Top of Material provided

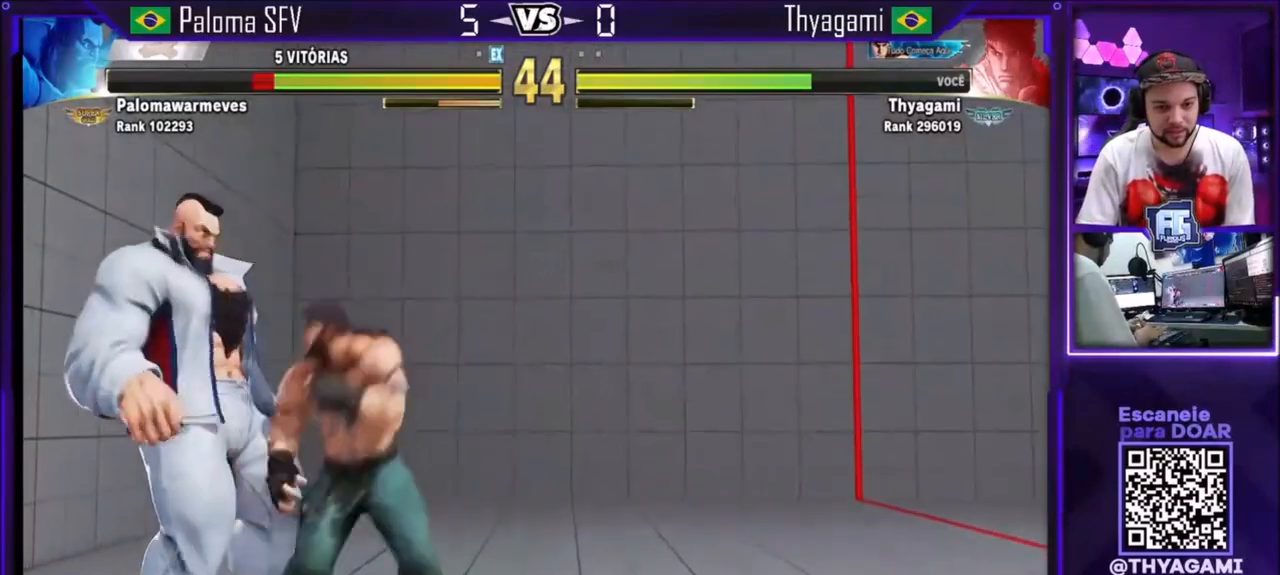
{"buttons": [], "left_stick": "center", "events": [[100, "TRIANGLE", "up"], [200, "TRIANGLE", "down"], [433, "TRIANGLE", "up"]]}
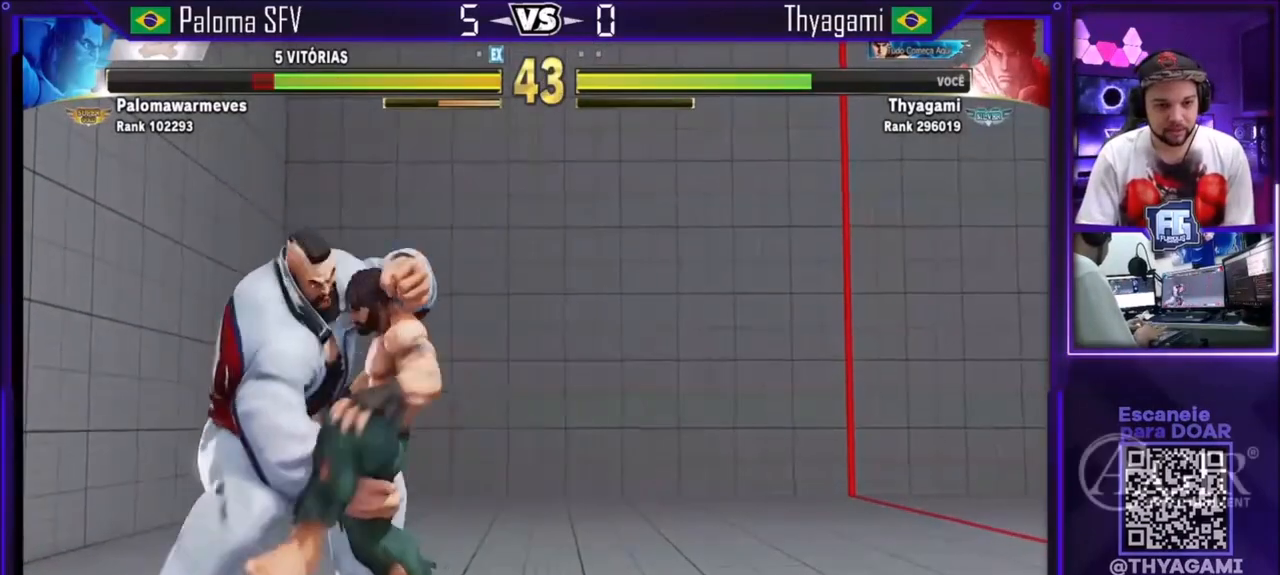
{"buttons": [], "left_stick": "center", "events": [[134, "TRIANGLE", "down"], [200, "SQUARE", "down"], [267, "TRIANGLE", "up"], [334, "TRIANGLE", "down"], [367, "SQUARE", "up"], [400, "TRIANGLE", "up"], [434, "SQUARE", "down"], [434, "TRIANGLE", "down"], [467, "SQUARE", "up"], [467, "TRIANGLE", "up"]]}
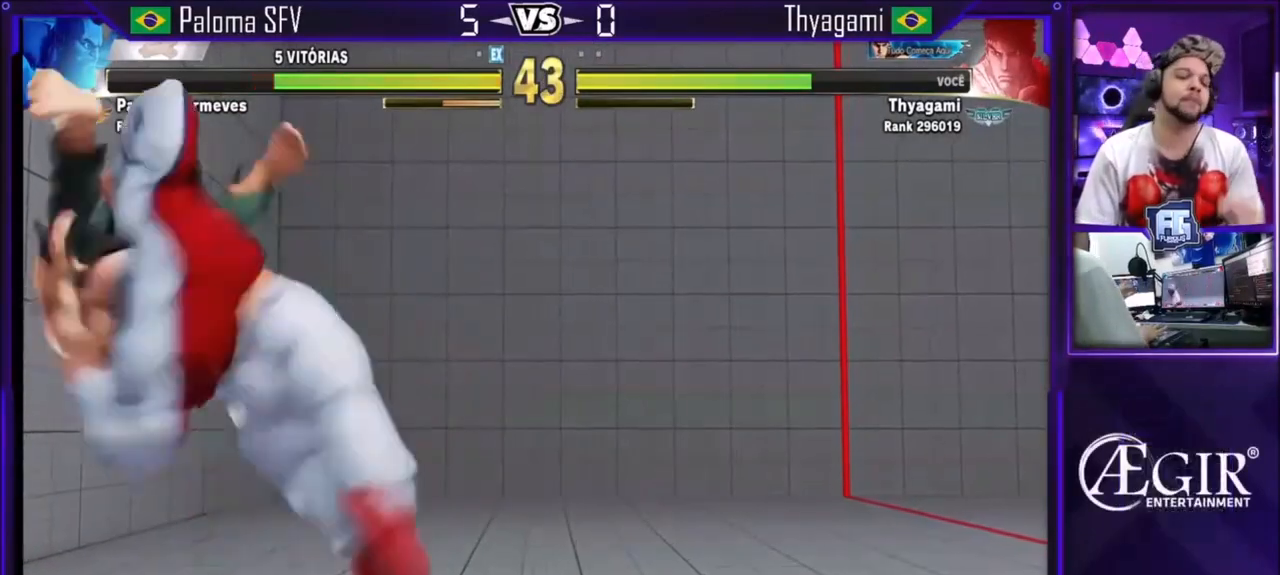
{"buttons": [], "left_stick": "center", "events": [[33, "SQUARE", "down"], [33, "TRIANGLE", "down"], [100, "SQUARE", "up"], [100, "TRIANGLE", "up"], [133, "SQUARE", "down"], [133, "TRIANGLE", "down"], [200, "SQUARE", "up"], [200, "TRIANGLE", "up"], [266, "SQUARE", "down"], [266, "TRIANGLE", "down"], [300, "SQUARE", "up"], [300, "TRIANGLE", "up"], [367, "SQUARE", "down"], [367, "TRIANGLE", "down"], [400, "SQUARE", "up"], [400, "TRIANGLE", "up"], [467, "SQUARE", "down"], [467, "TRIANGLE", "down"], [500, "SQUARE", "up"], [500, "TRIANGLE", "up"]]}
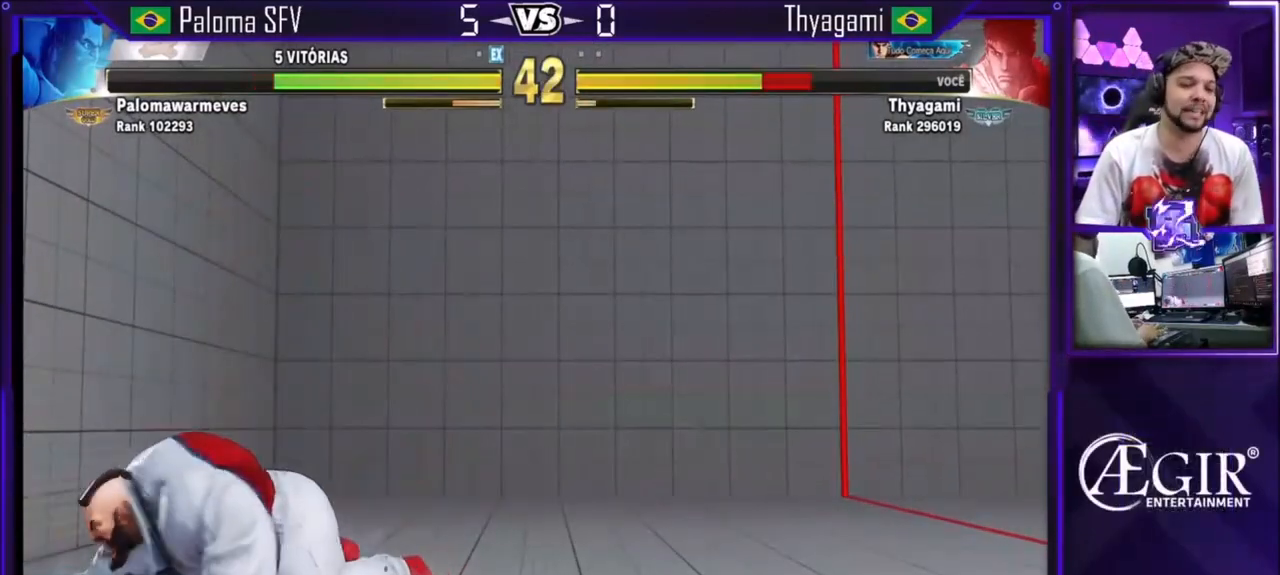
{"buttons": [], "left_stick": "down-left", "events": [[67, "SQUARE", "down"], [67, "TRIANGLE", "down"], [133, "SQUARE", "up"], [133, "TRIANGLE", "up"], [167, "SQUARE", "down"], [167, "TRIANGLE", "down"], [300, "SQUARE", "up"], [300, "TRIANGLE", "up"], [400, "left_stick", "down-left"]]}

Bottom of Material provided

◆ What to produce ◆
When you set down the material above, keep every word exact and include no pictures.

◆ Answer for the task ◆
{"buttons": [], "left_stick": "center", "events": [[100, "TRIANGLE", "up"], [200, "TRIANGLE", "down"], [433, "TRIANGLE", "up"]]}
{"buttons": [], "left_stick": "center", "events": [[134, "TRIANGLE", "down"], [200, "SQUARE", "down"], [267, "TRIANGLE", "up"], [334, "TRIANGLE", "down"], [367, "SQUARE", "up"], [400, "TRIANGLE", "up"], [434, "SQUARE", "down"], [434, "TRIANGLE", "down"], [467, "SQUARE", "up"], [467, "TRIANGLE", "up"]]}
{"buttons": [], "left_stick": "center", "events": [[33, "SQUARE", "down"], [33, "TRIANGLE", "down"], [100, "SQUARE", "up"], [100, "TRIANGLE", "up"], [133, "SQUARE", "down"], [133, "TRIANGLE", "down"], [200, "SQUARE", "up"], [200, "TRIANGLE", "up"], [266, "SQUARE", "down"], [266, "TRIANGLE", "down"], [300, "SQUARE", "up"], [300, "TRIANGLE", "up"], [367, "SQUARE", "down"], [367, "TRIANGLE", "down"], [400, "SQUARE", "up"], [400, "TRIANGLE", "up"], [467, "SQUARE", "down"], [467, "TRIANGLE", "down"], [500, "SQUARE", "up"], [500, "TRIANGLE", "up"]]}
{"buttons": [], "left_stick": "down-left", "events": [[67, "SQUARE", "down"], [67, "TRIANGLE", "down"], [133, "SQUARE", "up"], [133, "TRIANGLE", "up"], [167, "SQUARE", "down"], [167, "TRIANGLE", "down"], [300, "SQUARE", "up"], [300, "TRIANGLE", "up"], [400, "left_stick", "down-left"]]}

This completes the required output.